Sendo que nas temáticas musicais/informativas/religiosas só os noticiários deveriam desdobrar. Se existir alteração à lei a entrar na Assembleia, é provável que venha a existir uma consulta pública, onde acho que podemos ter alguns pontos relevantes a fazer chegar aos Senhores Deputados. Estas leis de bases costumam ter esse período de auscultação pública, o que se diga, faz todo o sentido.

Quanto à música portuguesa, nada a opor, aliás, entendo e já aqui o escrevi várias vezes, que necessitamos de uma DIAL em Portugal. Acho que já era tempo de assumirmos que temos produção própria para. Um dos motivos do "sucesso" da 5 nas audiências não será esse, até?
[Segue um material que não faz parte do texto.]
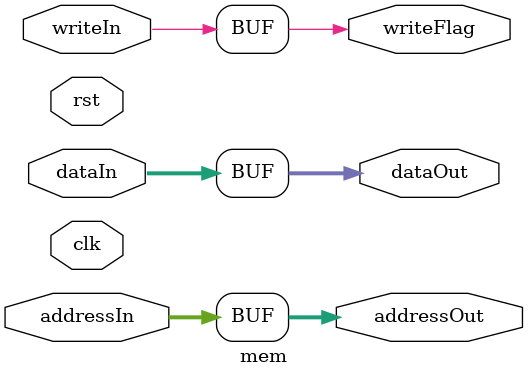
<source format=v>
module mem(
    input clk, 
    input writeIn,
    input rst,  
    input [31:0] addressIn, 
    input [31:0] dataIn, 
    output wire [31:0] dataOut,
    output wire [31:0] addressOut,
    output writeFlag
); 


    //when we get a response from writeIn, we need to wire our addresses to the instruction_and_data module
    assign writeFlag = writeIn; 
    assign dataOut = dataIn; 
    assign addressOut = addressIn; 
    

endmodule
</source>
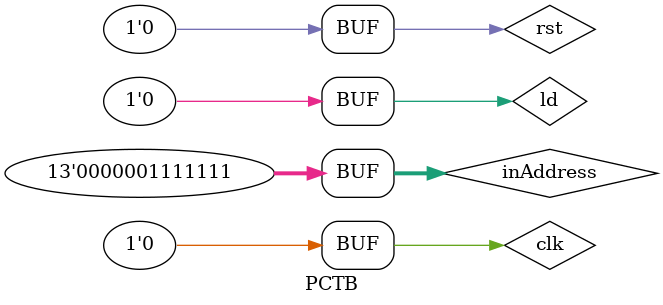
<source format=v>
module PC(
  input clk,
  input rst,
  input ld,
  input [12:0]inAddress,
  output reg[12:0] outAddress
);
  always @(posedge clk, posedge rst)begin
    if (rst)
      outAddress <= 13'b0;
    else 
      if (ld)
        outAddress <= inAddress;
      else
        outAddress <= outAddress;
  end
endmodule

module PCTB();
  reg clk, rst, ld;
  reg [12:0]inAddress;
  wire [12:0]outAddress;
  
  PC pc(clk, rst, ld, inAddress, outAddress);
  initial begin
	  clk=0;
    repeat (40)
    #200 clk=~clk;
	end
  
  initial begin
    rst = 1; 
    #400;
    rst = 0; 
    ld = 1;
    inAddress = 13'b0000000111111;
    #400;
    inAddress = 13'b0000001111111;
    #400;
    ld = 0;
    inAddress = 13'b0000000111111;
    #400;
    inAddress = 13'b0000001111111;
    #400;
  end
endmodule
</source>
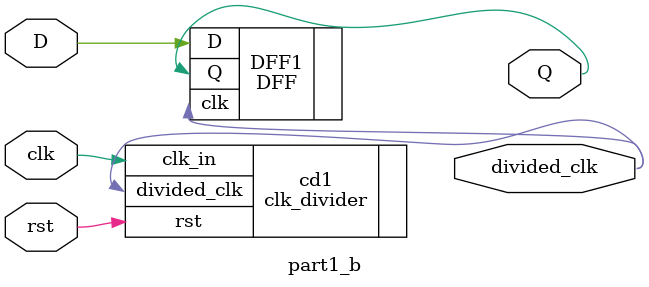
<source format=v>
`timescale 1ns / 1ps


module part1_b(Q,divided_clk,D,clk,rst);
output Q, divided_clk;
input D, clk, rst;

clk_divider cd1(.divided_clk(divided_clk),.clk_in(clk),.rst(rst));

DFF DFF1(.Q(Q),.D(D),.clk(divided_clk));

endmodule


</source>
Praticamente, só passa música portuguesa, é muito residual o que passa de música estrangeira. Para mim a exceção só podem ser Antena 2 e Smooth FM, logicamente não há produção do género suficiente para o cumprimento de cotas. Gostava de ver a lei a apertar mais com o quarteto A1/RR/TSF/OBS em matéria de conteúdos informativos, e que, definisse, de uma vez por todas, que as RRN e RRS devem ser temáticas informativas, o que me parecia fazer todo o sentido. Isto numa análise muito superficial da coisa.

Em off: Tenho uma amiga que é Deputada, vou tentar ver se sei alguma coisa mais.